AUSGANGSTEXT:
Anwärter und Anwärterinnen auf den Preis, mit dem traditionsgemäß das beste deutschsprachige Stück ausgezeichnet wird, das im letzten Jahr geschrieben wurde, waren diesmal außerdem Thomas Freyer mit „Stummes Land“, Rebekka Kricheldorf mit „Der goldene Schwanz“, Boris Nikitin mit „Erste Staffel. 20 Jahre Großer Bruder“ und Christine Umpfenbach mit „9/26 – Das Oktoberfestattentat“.
Die letzten Preisträger
2020 musten die Mülheimer Theatertage wegen der Corona-Pandemie ganz ausfallen.In den Jahren zuvor sicherten sich folgende Autoren den Dramatikerpreis: 2015 - Ewald Palmetshofer mit „Die Unverheiratete“, 2016 - Wolfram Höll mit „Drei sind wir“, 2017 - Anne Lepper mit „Mädchen in Not“.2018 sowie 2019 hieß der „Stücke“-Sieger Thomas Köck. Er erhielt den Preis für „Paradies spielen (abendland. ein abgesang)“ und „Atlas“.

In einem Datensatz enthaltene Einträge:
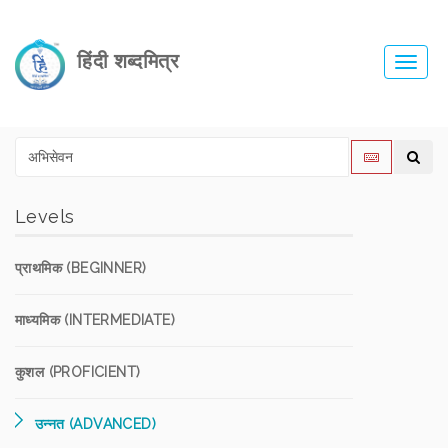
हिंदी शब्दमित्र
Toggl
navig
Levels
प्राथमिक (BEGINNER)
माध्यमिक (INTERMEDIATE)
कुशल (PROFICIENT)
उन्नत (ADVANCED)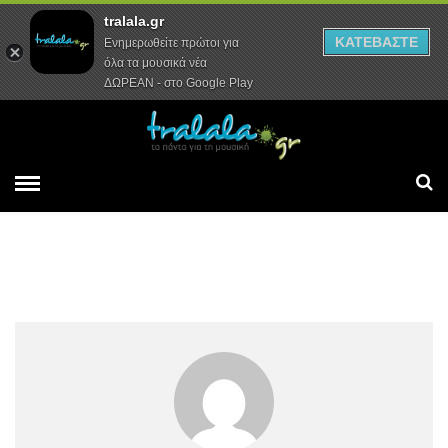
tralala.gr
Αρχική
Συνεντεύξεις
Ρεπορτάζ
ΚΑΤΕΒΑΣΤΕ
Ενημερωθείτε πρώτοι για
όλα τα μουσικά νέα
ΔΩΡΕΑΝ - στο Google Play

DIE AUFGABE:
Schreiben Sie den Text über den Mülheimer Dramatikerpreis bitte im Anschluss an seinen letzten Satz weiter. Das Material steht für sich und gehört nicht zum Text über den Mülheimer Dramatikerpreis.

ANTWORTTEIL:
Trotz der Pandemie hatte es in 2020 eine ganze Reihe an Uraufführungen gegeben. 85 neue Stücke verzeichnete man, das Auswahlgremium schaute sich diese hauptsächlich online an, da Live-Aufführungen im Theater in der Regel nicht möglich waren. „Eine schwierige Aufgabe“, erklärte Festival-Leiterin Stephanie Steinberg und dankte dem Expertengremium. Eva Behrendt, in Auswahlgremium und Jury vertreten, erklärte, es habe im vergangenen Jahr bei den neuen Stücken eine formale Vielfalt gegeben und zwei inhaltliche Tendenzen. Zum einen den Blick zurück auf Momente der neueren Geschichte und auf aktuelle politische Konflikte, zum anderen „weibliche Positionen“, die auch selbstkritisch und selbstironisch daherkämen.
Die digitale Ausgabe der „Stücke 2021“ sei von mehr Menschen genutzt worden, als in die Mülheimer Spielstätten hineingepasst hätten, freuten sich Stephanie Steinberg und ihr Team. Man verzeichnete mehr als 5000 Zuschauerinnen und Zuschauer.